Thursday, January 5, 2012

Rice and Turkey Meatballs

Did I tell you I'm a henna artist? Shortly after our nieces and nephew moved in with us, I learned to do henna body art and spent the following 3 summers plying my trade at the local fairs and festivals. I still do henna every June when I work for an event company at Graduation parties.

To keep costs down and to ensure I actually ate something, I always packed an assortment of items for my crew and I to eat. I liked to keep the items small and easy to eat like cubes of cheese, grapes, sliced turkey or ham and nuts. The meats were fine, but messier than I liked and on longer days I'd be starving at the end of the day - not having really managed to get anything much in my stomach in between clients. I thought a meatball might would be a good solution.

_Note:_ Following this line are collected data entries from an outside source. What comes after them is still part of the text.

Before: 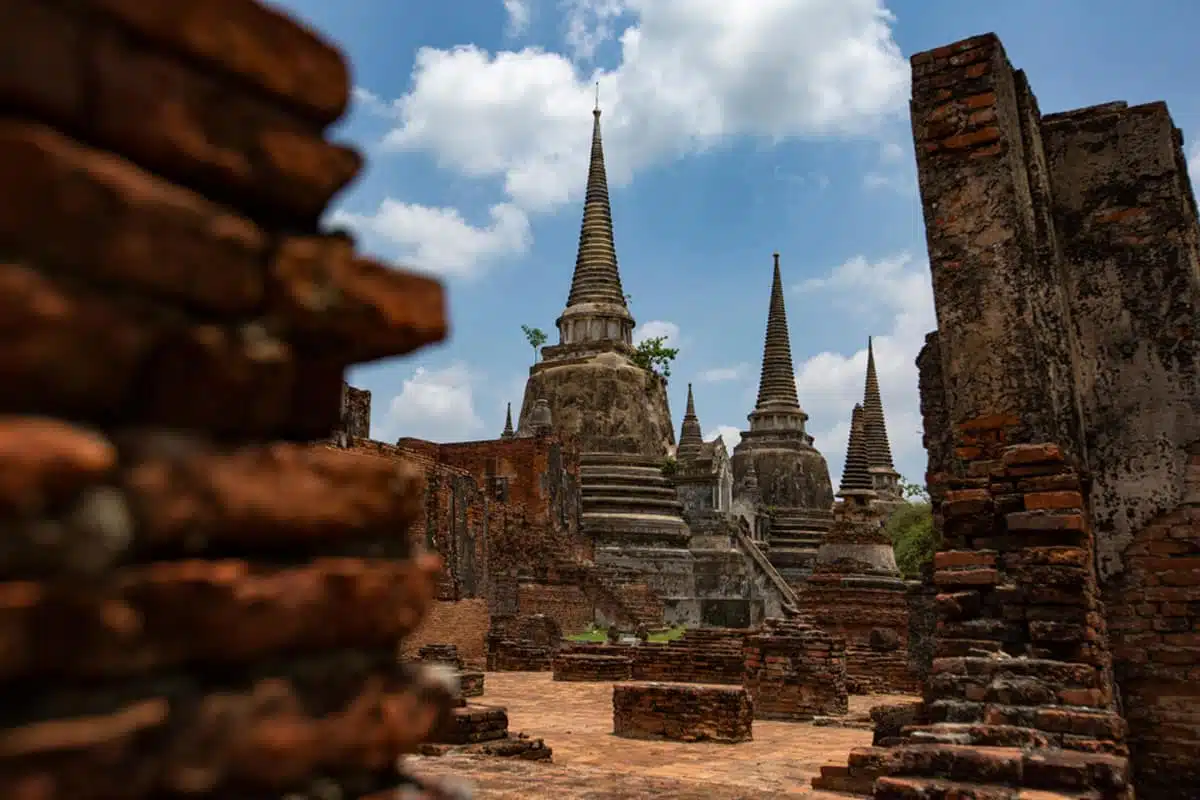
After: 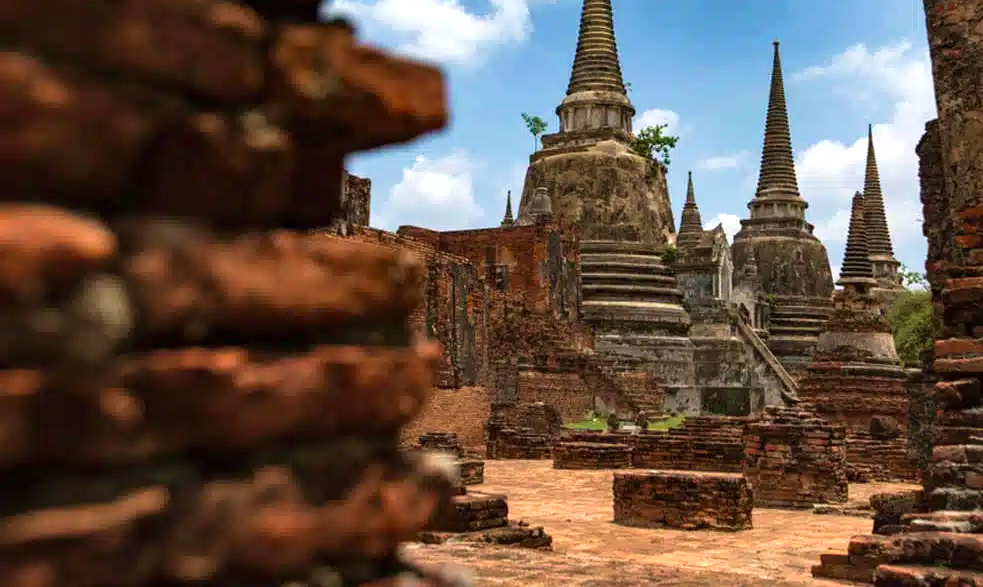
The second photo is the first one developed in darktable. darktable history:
velvia: on, module defaults
exposure: black level correction 0, exposure 0.588 EV, compensate highlight preservation false
crop: top 26.603%, right 18.013%
shadows and highlights: shadows 30.72, highlights -62.69, soften with gaussian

I wanted a meatball that would be tasty cold, right out of the cooler and I wanted them to be simple to make but full of flavor and satisfying but fairly healthy. Finally, since my assistant artist and some of my other henna artist friends have issues with wheat, gluten and dairy I wanted to make them without breadcrumbs or cheese (I always put parmesan in my Italian meatballs). This is the recipe I came up with. They are great hot, but I honestly like them best right out of the fridge or cooler the next day. You could, of course, switch up the flavors and serve them with the sauce of your choice, or gravy, but if you're looking for something that packs well for lunches or picnics, these fit the bill well.

Rice and Turkey Meatballs

1 lb ground Turkey
1 scallion, finely chopped
1 tsp cumin, ground
1/2 tsp coriander, ground
pinch of chili powder
salt & pepper
2 tbls fresh parsley, finely chopped
1 cup cooked rice, cold

Preheat oven to 425 degrees. Prepare a cookie sheet or cast iron skillet with pam or a thin coating of Olive Oil. In a medium bowl, mix turkey and seasonings, then add rice until it just comes together. Scoop out and roll into small meatballs and place cookie sheet or in skillet. Bake approx. 12-15 minutes for bite-sized meatballs, or until browned and cooked through.

I think these would be great served with tzatziki sauce or Raita.